For Election 2016, 70 Is the New 45

Kagan McCleod

When it comes to historic potential, it's hard to beat Hillary Clinton and Donald Trump: She would be the first female president, he the first to have defended his penis size on national TV.

But Trump, 69, is also running to be the oldest first-term president in U.S. history—and Clinton, the Democratic front-runner, is only about a year behind him. (Bernie Sanders, at 74, would be older than both of them should he beat the odds and wind up on the ballot in November.)

If the general election comes down to Trump vs. Clinton, as seems increasingly likely, it'll feature the oldest average contestants in U.S. history. Trump and Clinton will be 70 and 69 on Election Day, averaging out to 69.5. They currently have nine grandchildren between them and a 10th on the way. By contrast, the most youthful pair of general election candidates in modern history battled for the White House in 1960: John F. Kennedy, who was 43 on election day, and Richard Nixon, 47, averaged out to a spry 45 years.

Never before have both parties' nominees been over 65. In fact, the last time America's presidential choices were all so geriatric was 1848, when Whig candidate Zachary Taylor, 63, trounced a former president, Martin Van Buren, 65, and the Democratic nominee, Lewis Cass, 66.

Taylor died less than two years into his term. Not that you should be worried. Times have changed.

"I think 70 is the new 55," says Douglas Brinkley, presidential historian and author, most recently of Rightful Heritage: Franklin D. Roosevelt and the Land of America. "Particularly [for] the upper middle class in America, people that have access to the best doctors.… It used to be you would retire at 65. That rule has been thrown out the window." A likely turning point: the presidency of Ronald Reagan, who governed well into his 70s and famously chided a 56-year-old Walter Mondale for his "youth and inexperience."

Reagan left office just shy of his 78th birthday, making him America's oldest president, while still managing to project energy and vigor. "Reagan probably could've won a third term," Brinkley says, "even though he had to deal with cancer and the bullet wound."
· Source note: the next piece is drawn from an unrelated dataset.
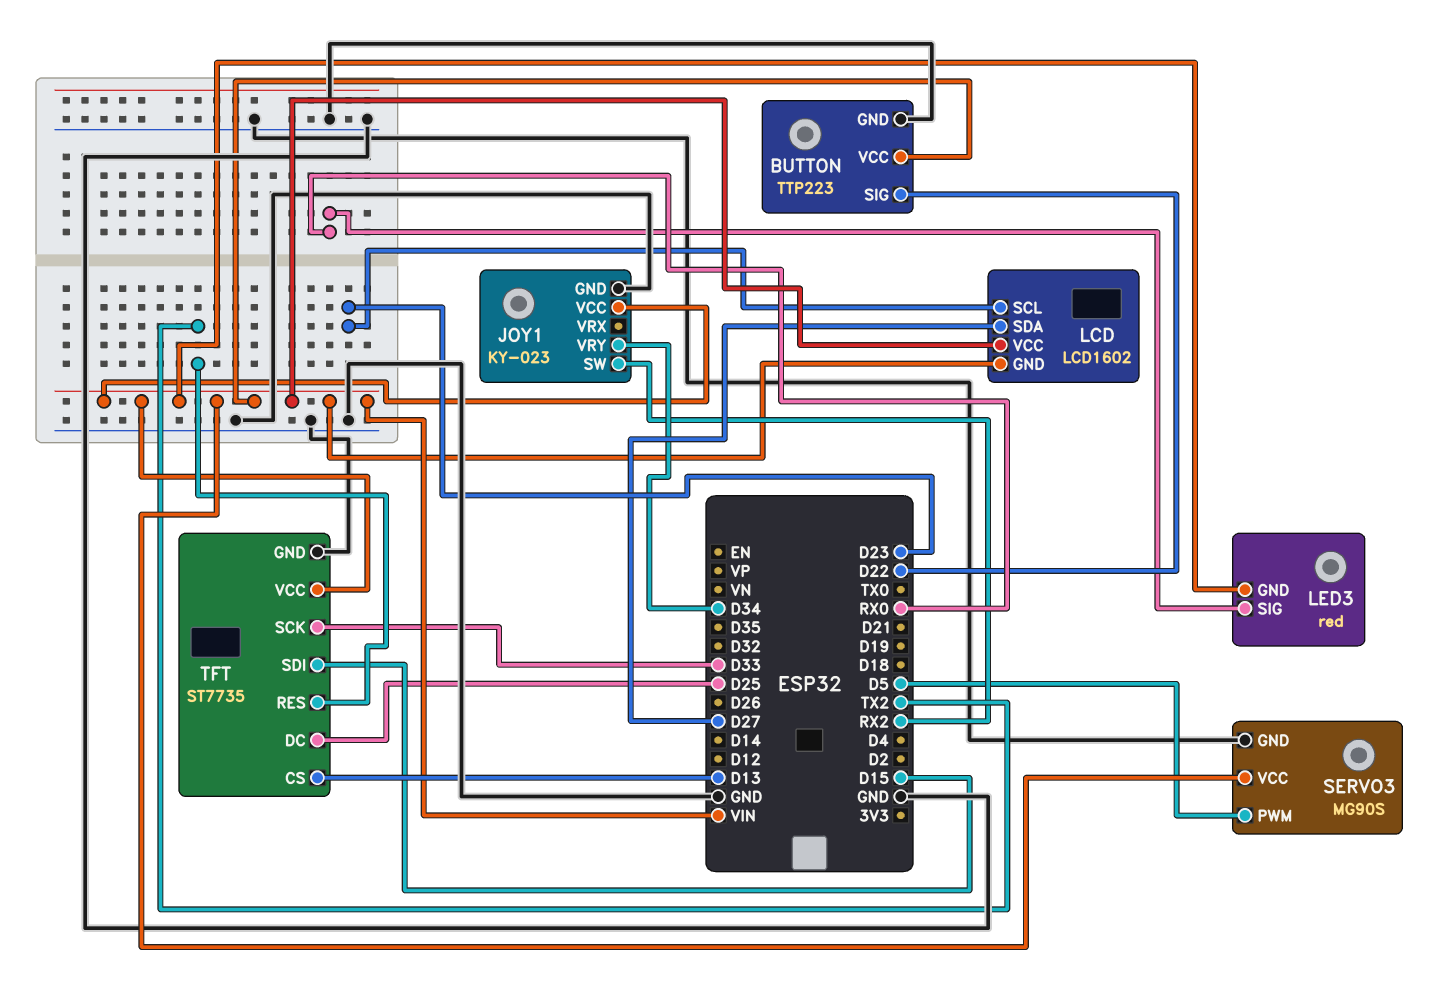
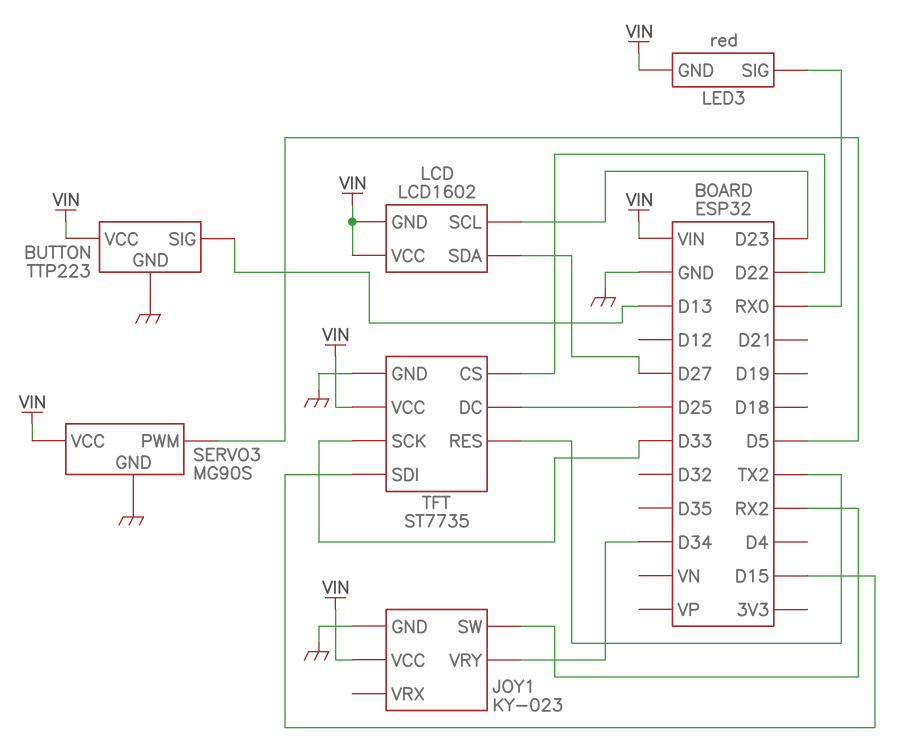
BUTTON pin SIG: D22 -> D13
TFT pin CS: D13 -> D22

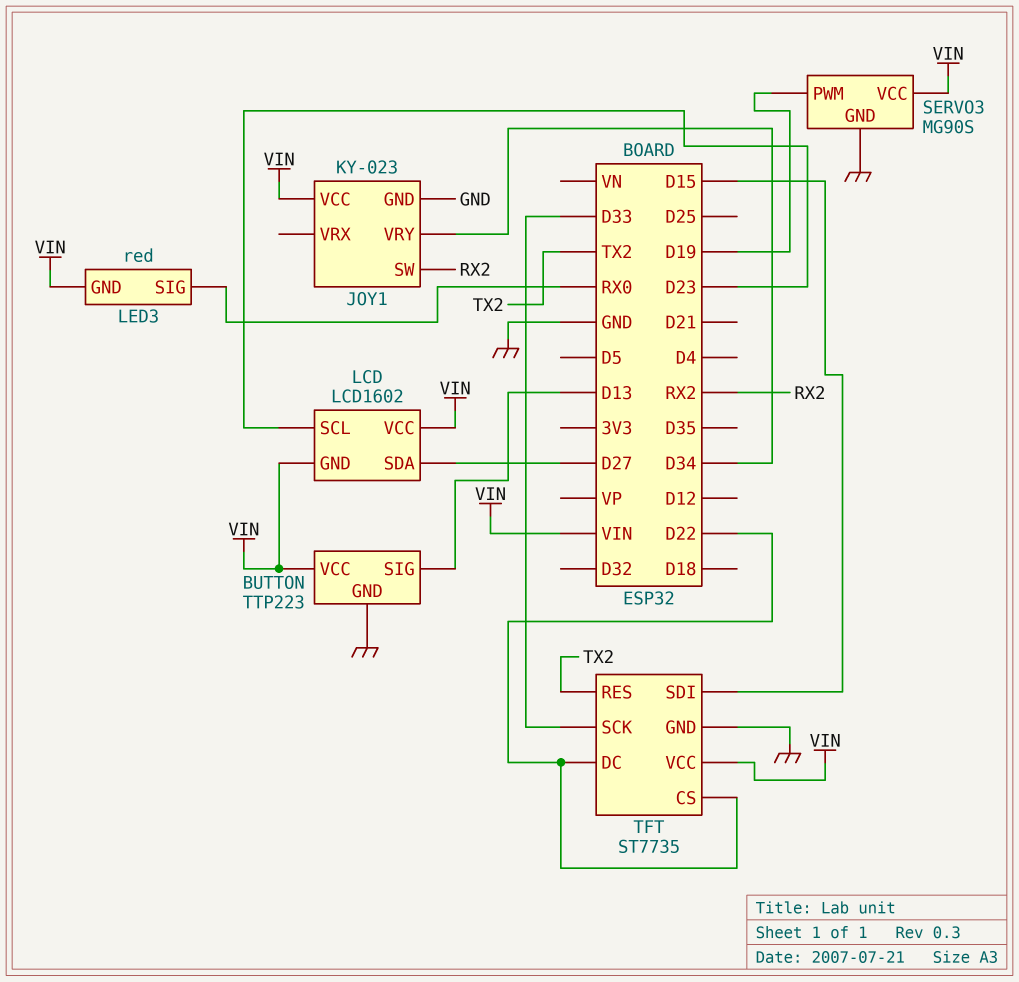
SERVO3 pin PWM: D5 -> D19
TFT pin DC: D25 -> D22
By any perceptible metric, the 2016 candidates appear to be in stellar health. Donald Trump's physician has boasted that the billionaire would be the healthiest president ever elected. And even without that assurance, the campaign trail itself is "a really incredible cardiovascular stress test," as Dr. Michael Roizen, a presidential aging expert, told Look at Sanders: Despite being old enough to have lived through Pearl Harbor and attended the 1963 March on Washington, the democratic socialist has captured the youth vote—in part thanks to his energetic rallies. "Even his worst critic has to admit it's stunning the amount of energy and lucidity that he has," Brinkley says.

When a 73-year-old Bob Dole challenged 50-year-old Bill Clinton in 1996, it was perceived as a generational showdown between the Greatest Generation and Baby Boomer upstarts. But Dole was seen as frail after he fell off a stage at a rally. This time around, advanced age connotes not frailty but staying power and name recognition. Clinton and Trump have both been national figures for 20 or 30 years; they've weathered many scandals, and even the most uninformed voter knows who they are.

Clinton might wind up serving as one of our oldest presidents, but she's married to the third youngest. (Bill Clinton was 46 when he took office, the same age Ted Cruz would be if he were to become president in 2017.)

Youth, though, isn't always a political advantage. At 36, William Jennings Bryan, the youngest presidential candidate ever nominated by a major party, lost to William McKinley in 1896. And who could forget the stinging nickname Trump attached to 44-year-old Marco Rubio? History, after all, may remember the Florida senator as "Little Marco."